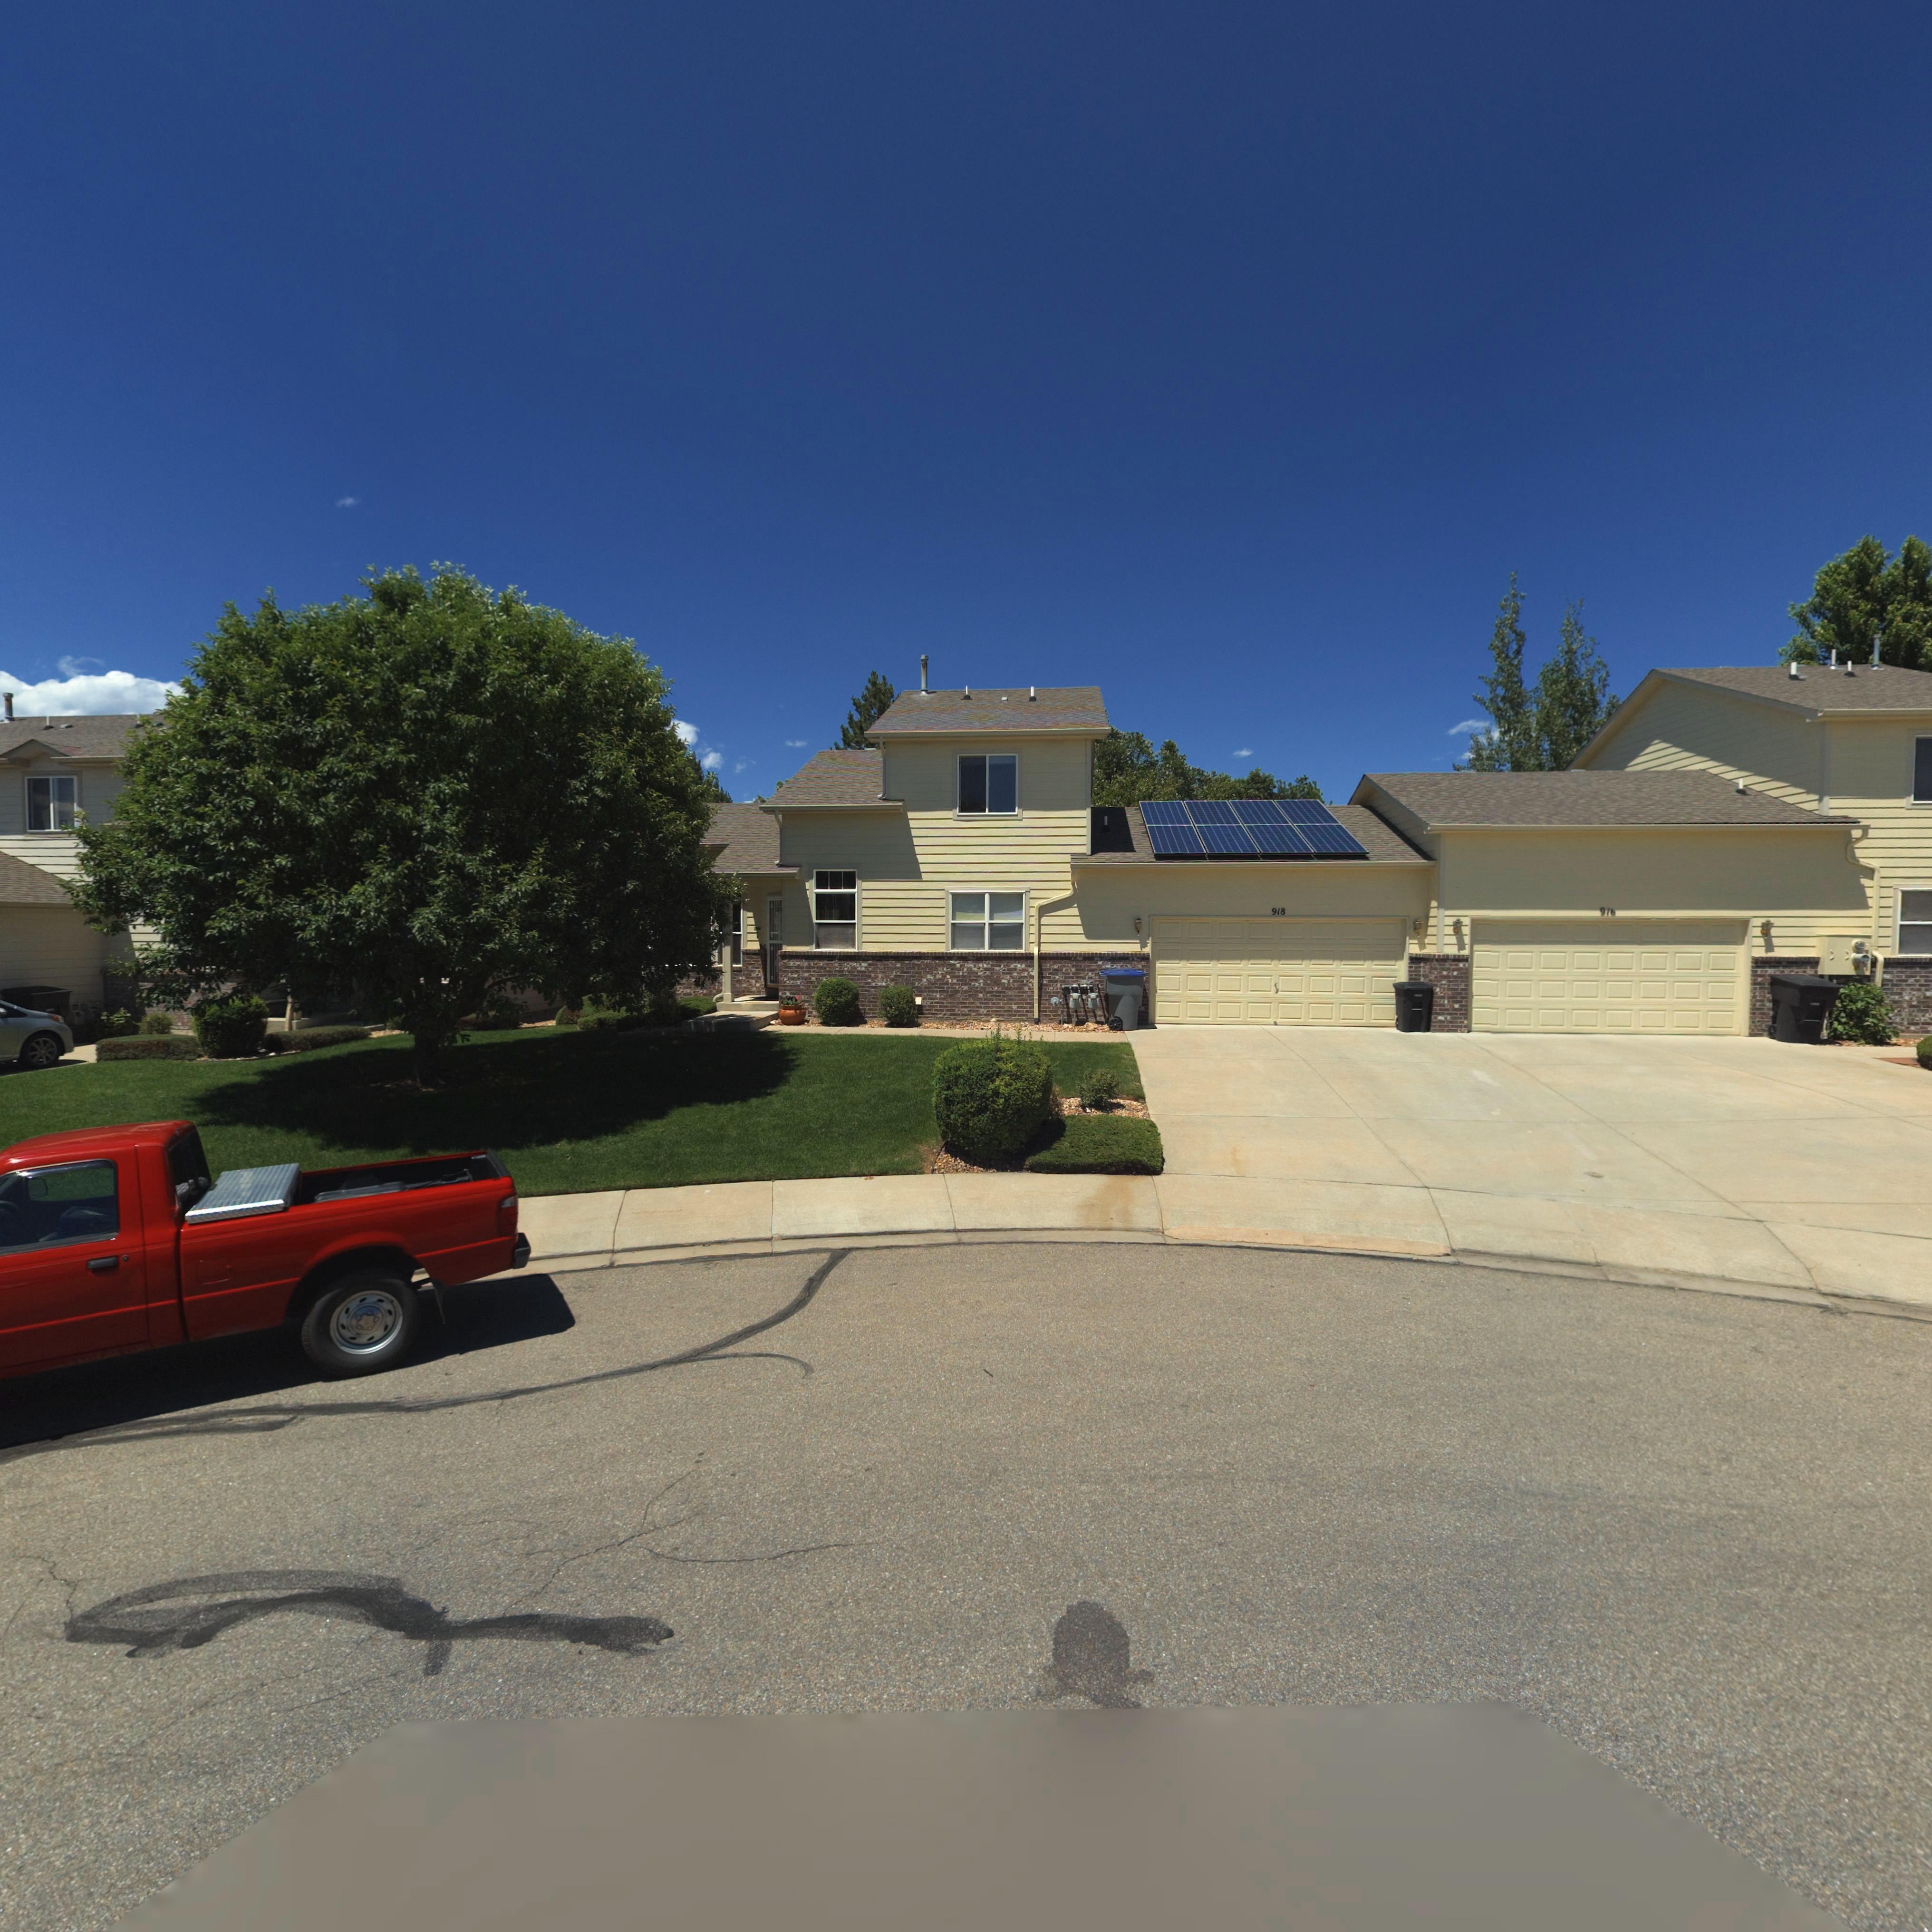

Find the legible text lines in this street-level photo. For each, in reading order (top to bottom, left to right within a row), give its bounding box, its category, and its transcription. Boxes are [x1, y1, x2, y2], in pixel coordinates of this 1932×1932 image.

[1271, 907, 1286, 916] StreetNumber: 918
[1598, 906, 1616, 916] StreetNumber: 916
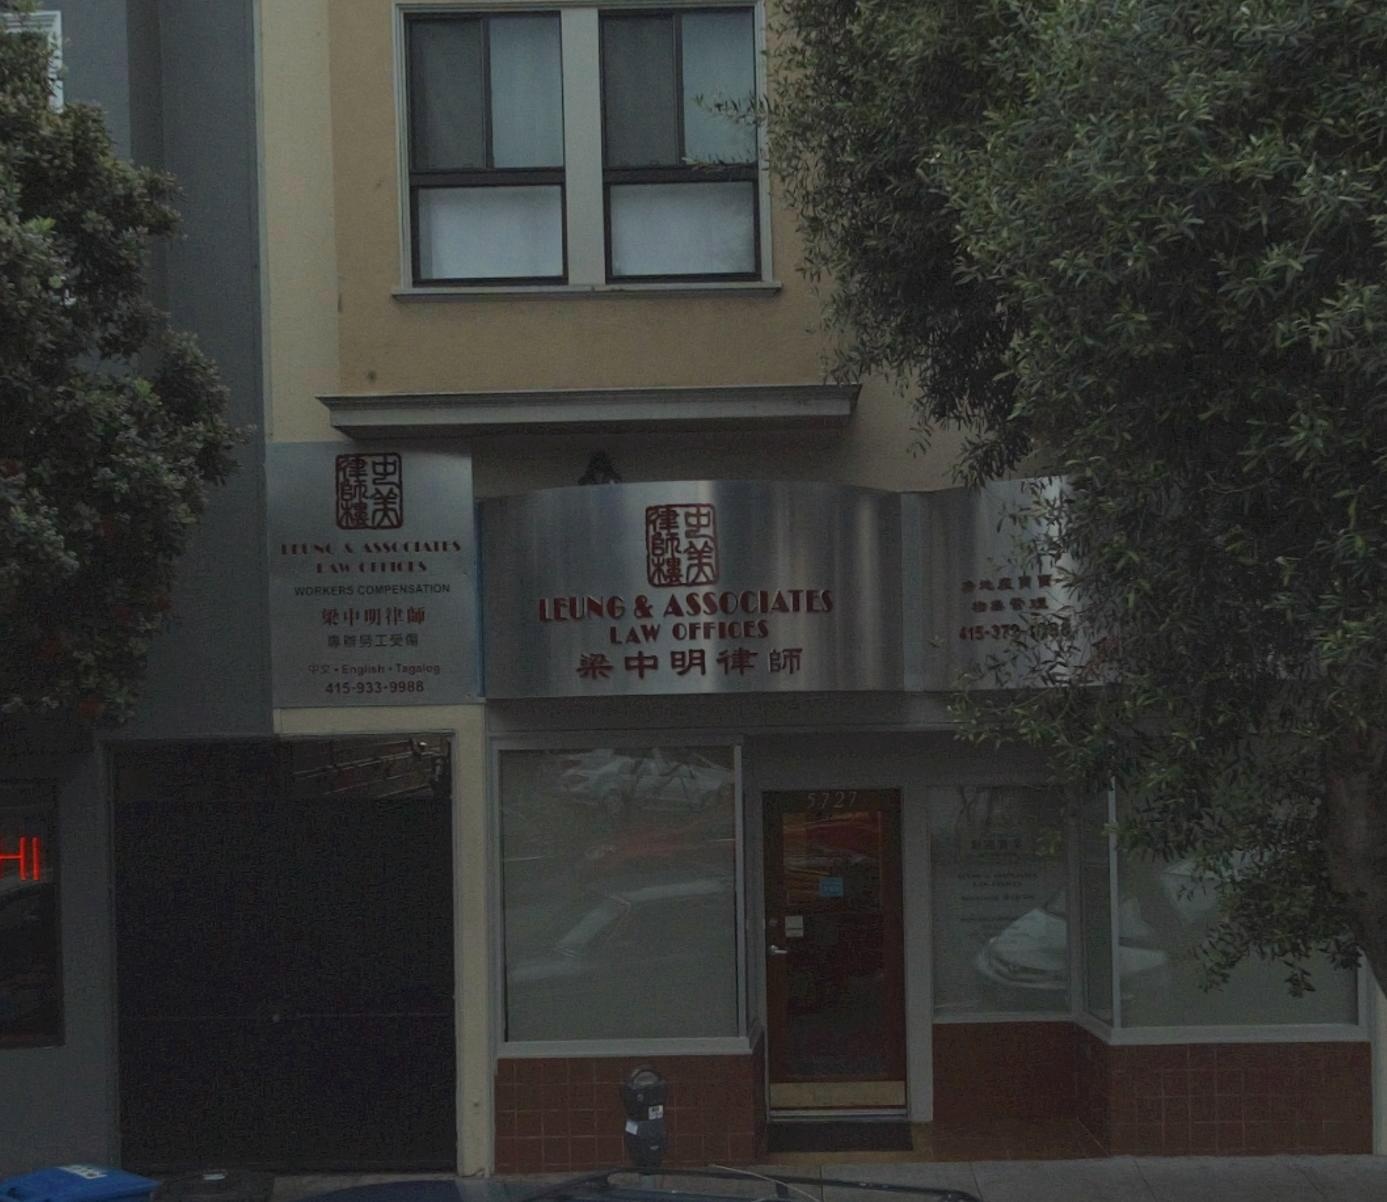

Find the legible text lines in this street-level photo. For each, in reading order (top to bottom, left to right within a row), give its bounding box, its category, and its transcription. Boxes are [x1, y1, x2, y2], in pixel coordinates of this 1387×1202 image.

[357, 537, 465, 556] BusinessName: ASS*CIATES
[288, 581, 452, 600] None: WORKERS COMPENSATION
[537, 587, 839, 624] BusinessName: LEUNG & ASSOCIATES
[606, 616, 772, 648] BusinessName: LAW OFFICES
[956, 621, 1013, 644] None: 415-37
[341, 660, 443, 679] None: English * Tagalog
[322, 677, 427, 697] None: 415-933-9988
[802, 788, 860, 812] StreetNumber: 5727
[30, 834, 42, 883] None: I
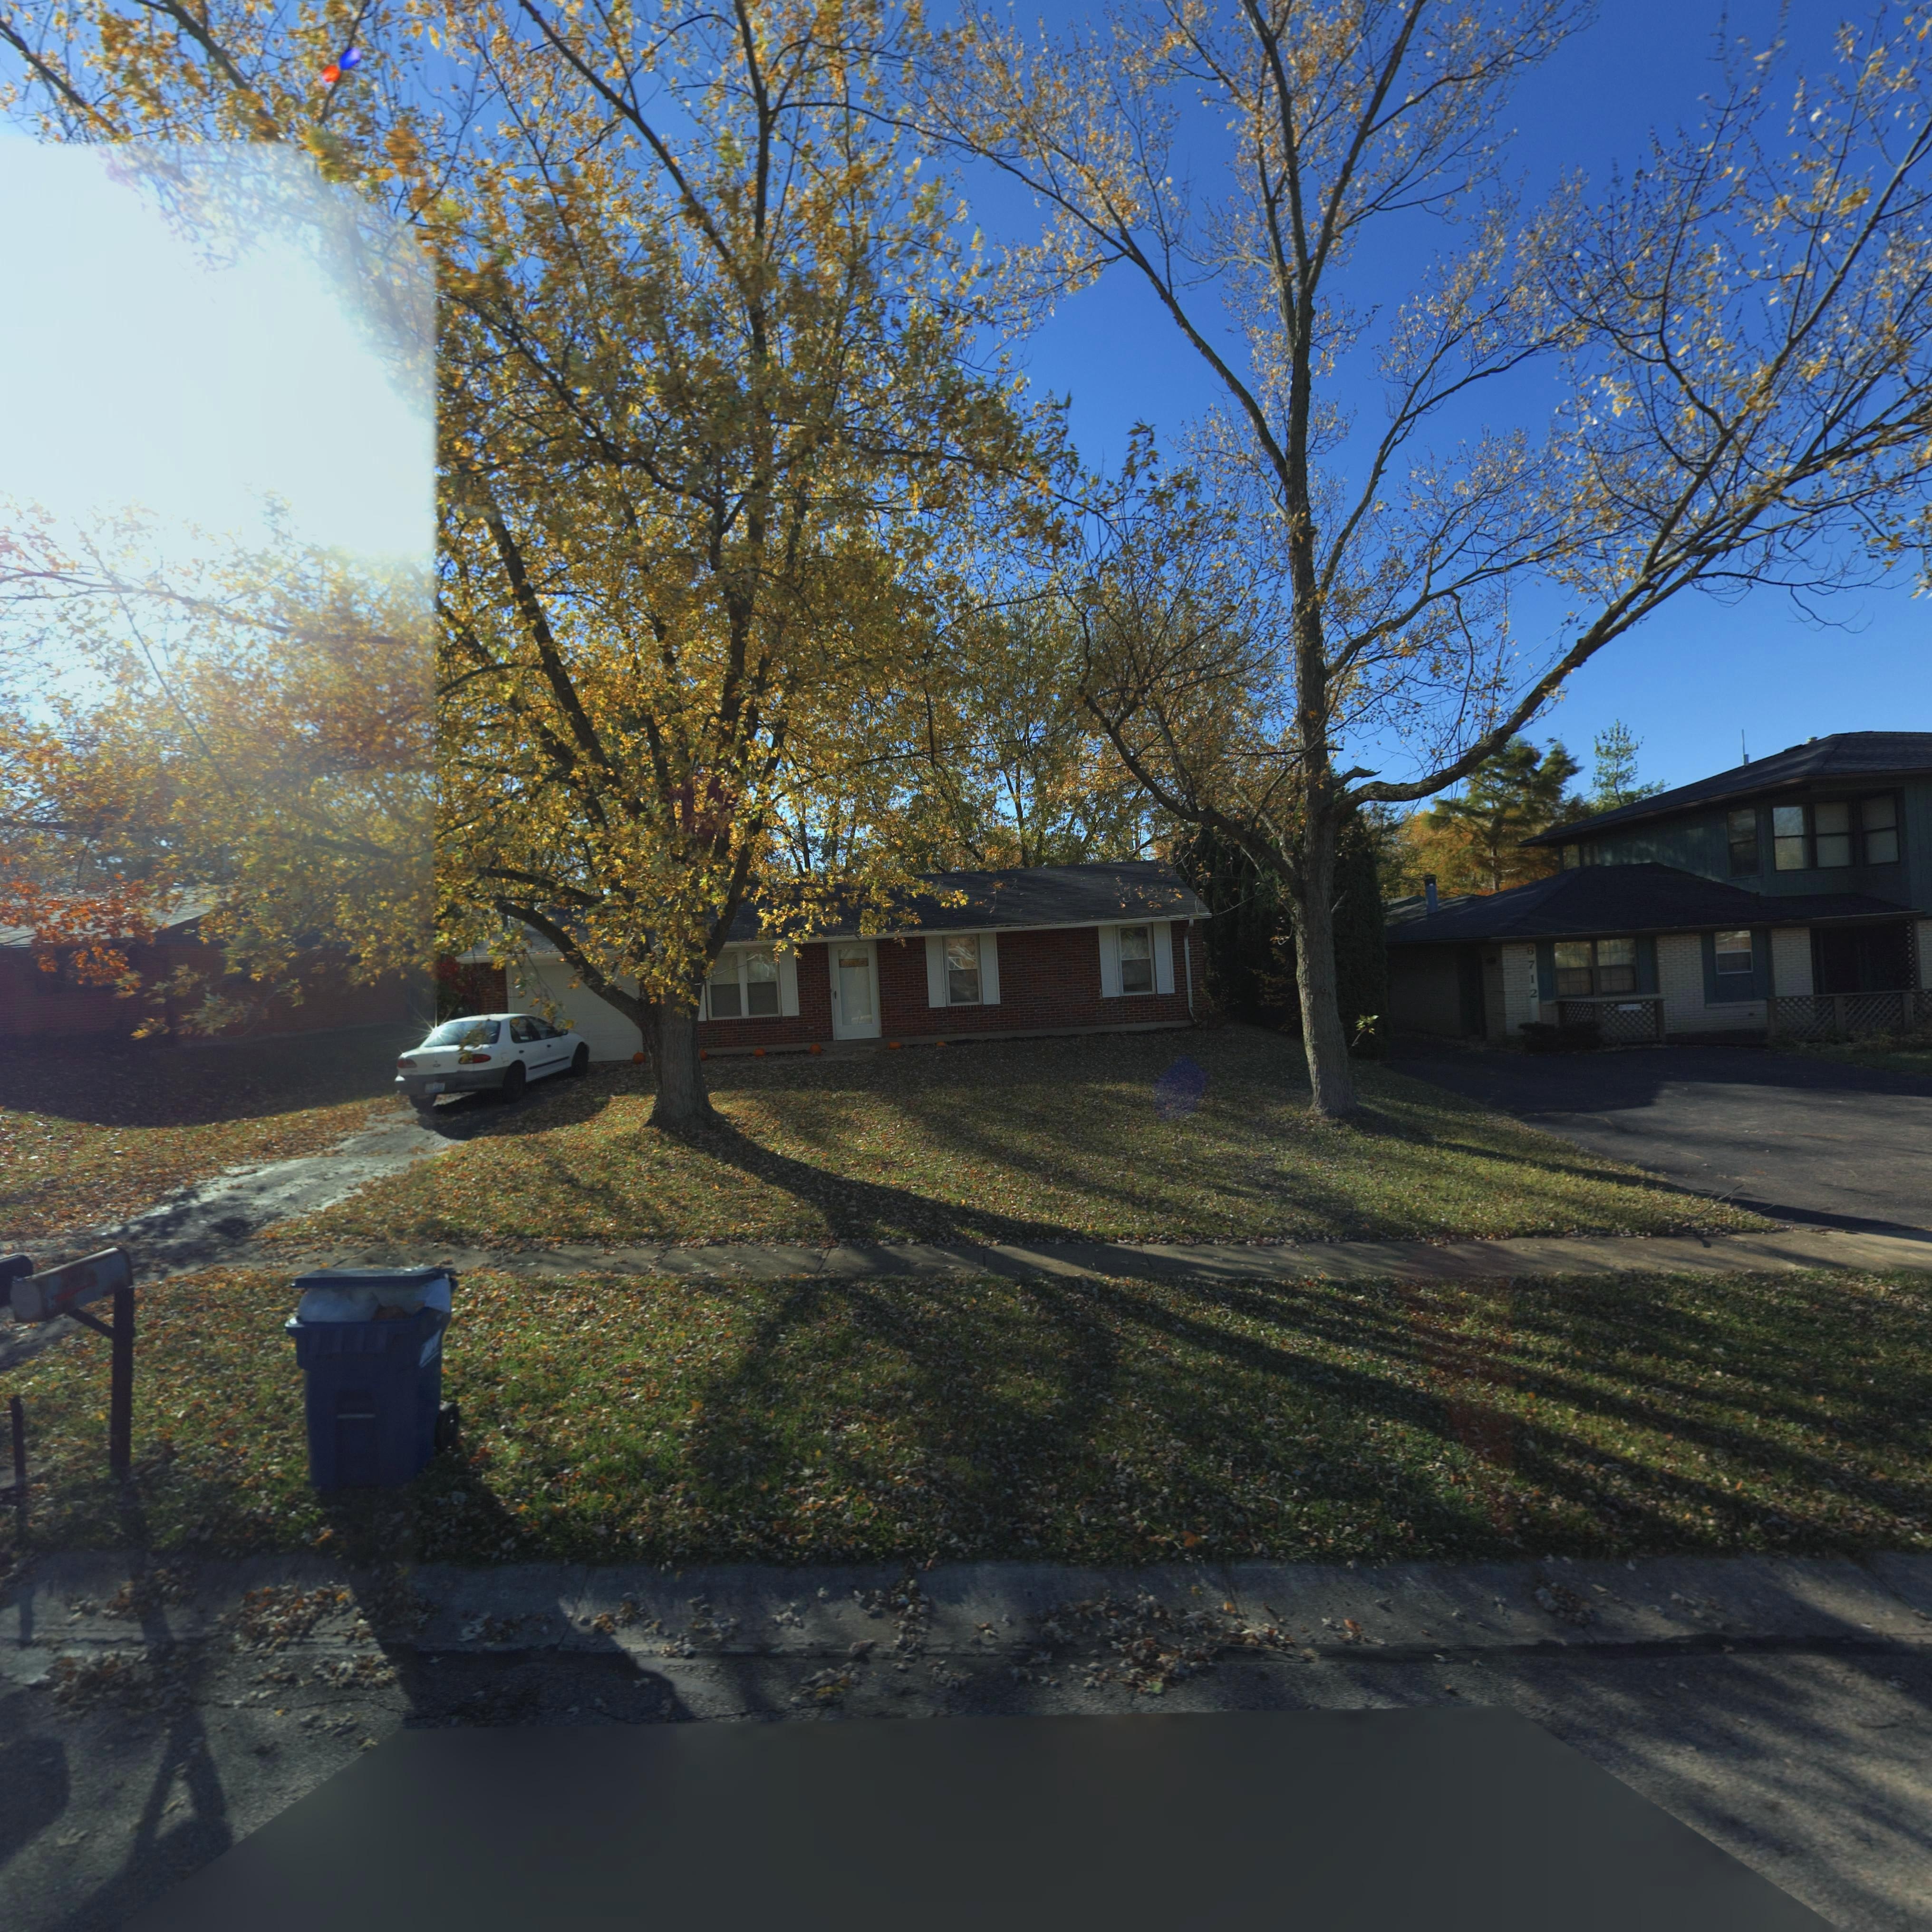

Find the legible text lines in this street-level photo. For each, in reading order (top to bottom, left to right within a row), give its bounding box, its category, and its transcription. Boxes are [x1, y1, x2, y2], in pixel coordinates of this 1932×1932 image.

[1526, 945, 1538, 999] StreetNumber: 6712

☆ ☆ ☆ ☆ ☆ ☆ ☆

Work to do:
Reproduce all of the records above verbatim, omitting the pictures.

Result of the task:
Find the legible text lines in this street-level photo. For each, in reading order (top to bottom, left to right within a row), give its bounding box, its category, and its transcription. Boxes are [x1, y1, x2, y2], in pixel coordinates of this 1932×1932 image.

[1271, 907, 1286, 916] StreetNumber: 918
[1598, 906, 1616, 916] StreetNumber: 916

Find the legible text lines in this street-level photo. For each, in reading order (top to bottom, left to right within a row), give its bounding box, its category, and its transcription. Boxes are [x1, y1, x2, y2], in pixel coordinates of this 1387×1202 image.

[357, 537, 465, 556] BusinessName: ASS*CIATES
[288, 581, 452, 600] None: WORKERS COMPENSATION
[537, 587, 839, 624] BusinessName: LEUNG & ASSOCIATES
[606, 616, 772, 648] BusinessName: LAW OFFICES
[956, 621, 1013, 644] None: 415-37
[341, 660, 443, 679] None: English * Tagalog
[322, 677, 427, 697] None: 415-933-9988
[802, 788, 860, 812] StreetNumber: 5727
[30, 834, 42, 883] None: I

Find the legible text lines in this street-level photo. For each, in reading order (top to bottom, left to right within a row), give its bounding box, its category, and its transcription. Boxes are [x1, y1, x2, y2], in pixel coordinates of this 1932×1932 image.

[1526, 945, 1538, 999] StreetNumber: 6712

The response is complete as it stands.